Member of the Mississippi House of Representatives from the 32nd district
- Incumbent
- Assumed office March 18, 2019
- Preceded by: Willie Perkins Sr.

Personal details
- Born: Solomon Curtis Osborne May 6, 1948 (age 78) Minter City, Mississippi, U.S.
- Party: Democratic
- Children: 4 (1 deceased)
- Education: Tougaloo College (BA) University of Illinois (JD)

= Solomon Osborne =

American politician

Solomon Curtis Osborne (born May 6, 1948) is an American attorney and politician serving as a member of the Mississippi House of Representatives from the 32nd district. He assumed office on March 18, 2019.

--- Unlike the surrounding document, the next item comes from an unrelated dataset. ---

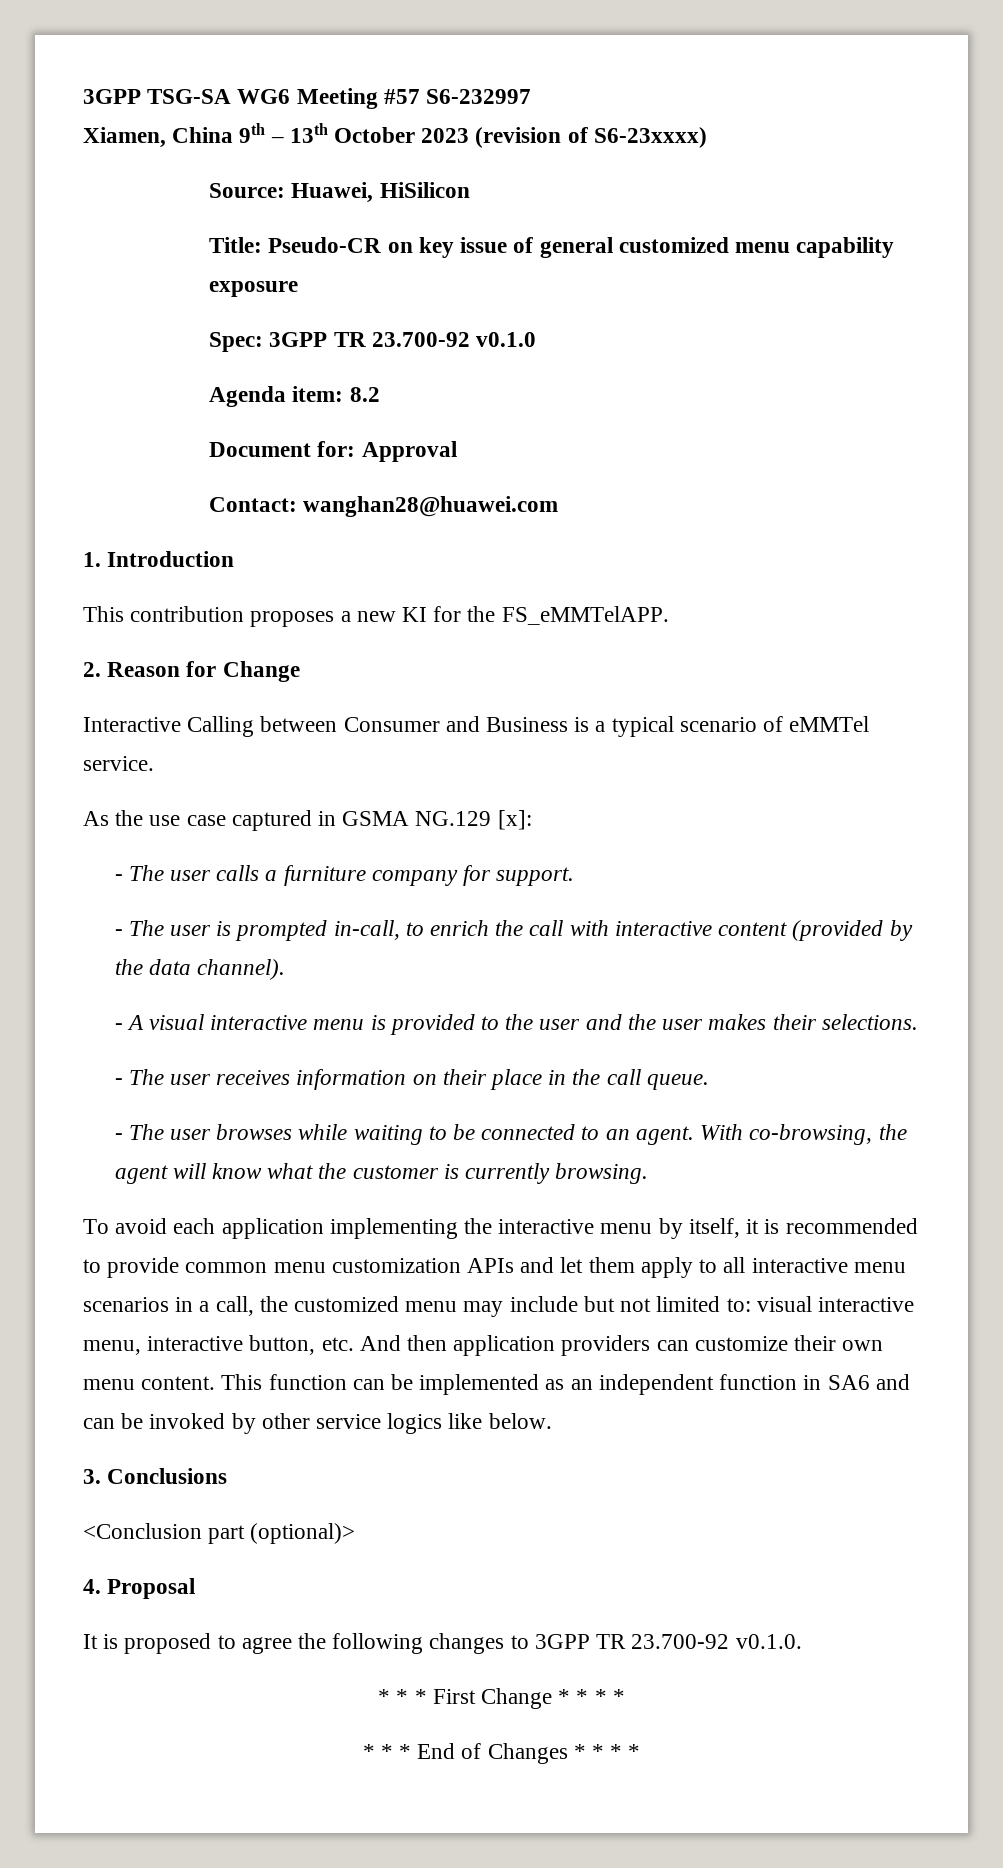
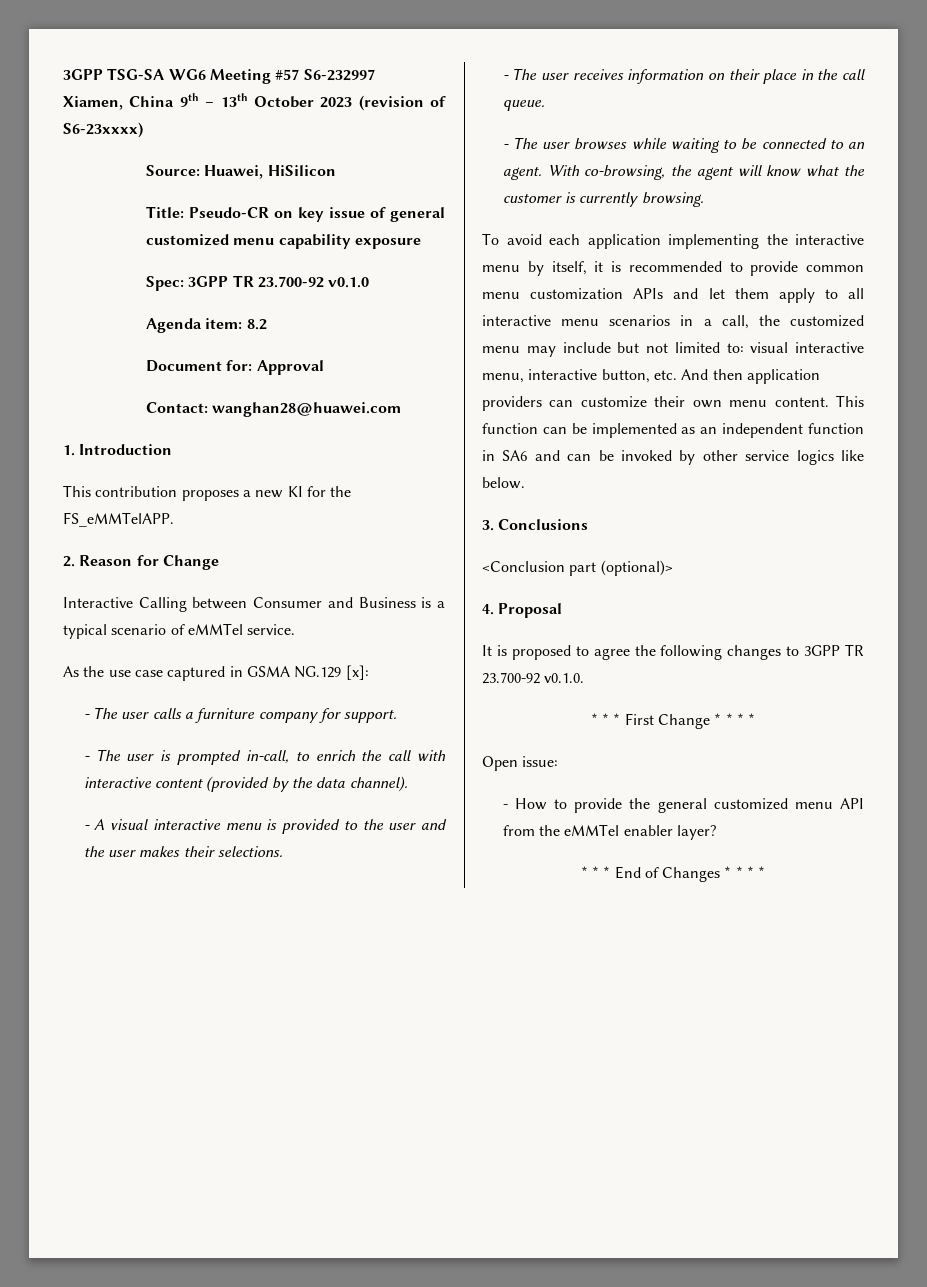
(625, 1696) none -> [482,756,559,771] [502,798,864,813] [502,824,717,840] // Open issue: // - How to provide the general customized menu API from the eMMTel enabler layer?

== Early life and education ==
Osborn was born in Minter City, Mississippi. After graduating from Amanda Elzy High School, he earned a Bachelor of Arts degree in political science from Tougaloo College and a Juris Doctor from the University of Illinois College of Law.

== Career ==
From 1973 to 1978, Osborne worked as a staff attorney for North Mississippi Rural Legal Services. From 1978 to 1984, he was the executive director of Southwest Mississippi Legal Services. From 1984 to 1990, he was a senior attorney for North Mississippi Rural Legal Services. In 1989 and 1990, he was also a staff attorney at the Center for Constitutional Rights. Osborne later worked for the Leflore County, Mississippi Public Defender's Office and as an attorney for the Delta Correctional Facility Authority. From 1998 to 2001, he was a county judge. Osborne has been an adjunct professor at Mississippi Valley State University and Tougaloo College. Osborne was elected to the Mississippi House of Representatives in a March 18, 2019 special election.